Data listing:
■ ■ ■
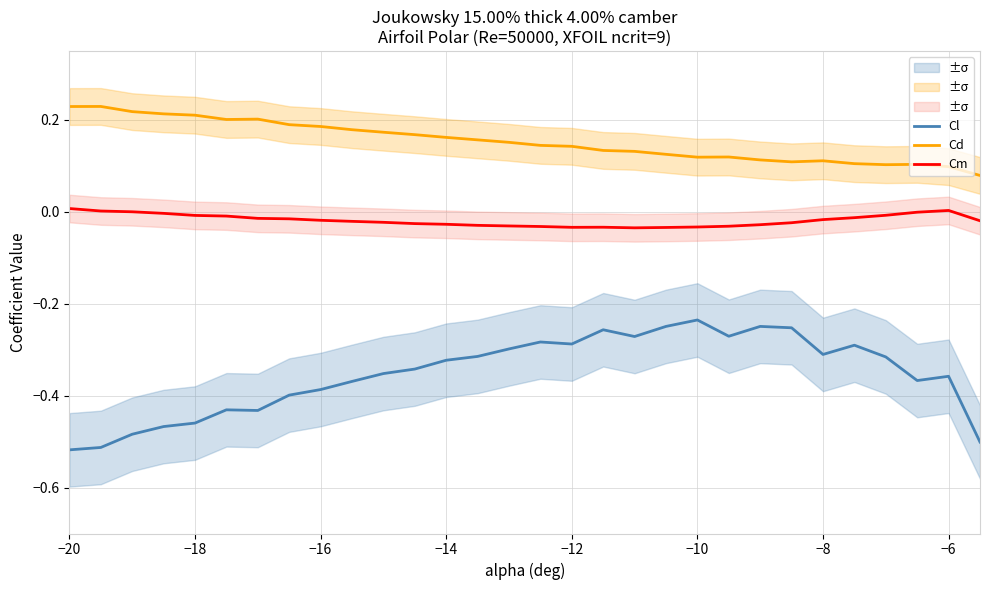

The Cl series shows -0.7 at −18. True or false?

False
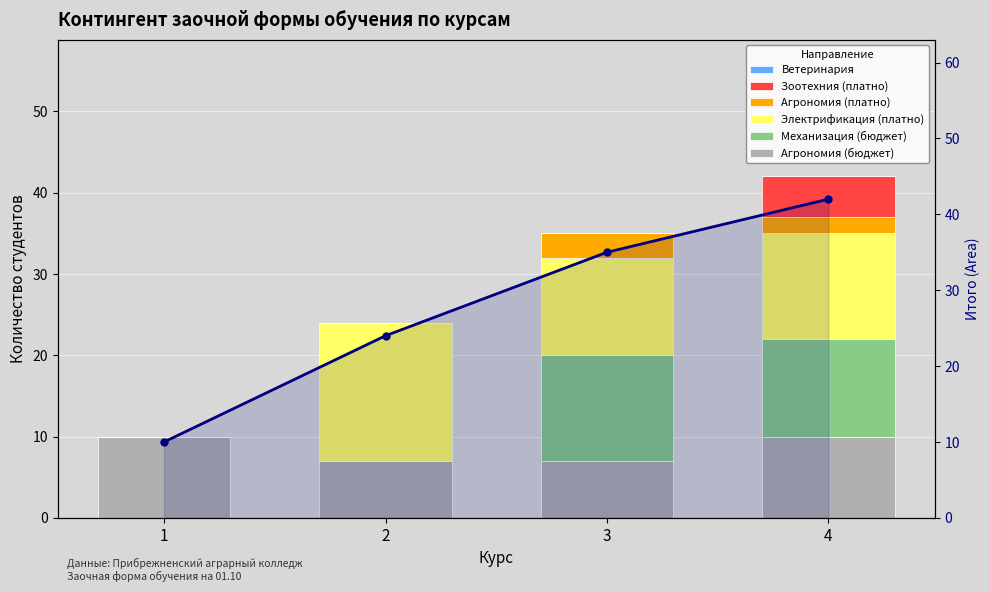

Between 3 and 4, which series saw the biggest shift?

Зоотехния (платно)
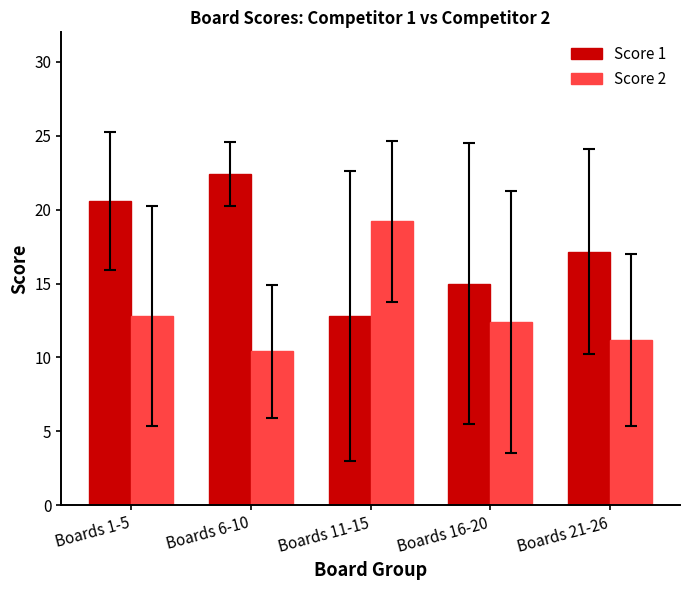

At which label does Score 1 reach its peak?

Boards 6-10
■ ■ ■
Task prompt: Can you copy out all three entries above word for word, without the pictures?

Exercise solution:
The Cl series shows -0.7 at −18. True or false?

False

Between 3 and 4, which series saw the biggest shift?

Зоотехния (платно)

At which label does Score 1 reach its peak?

Boards 6-10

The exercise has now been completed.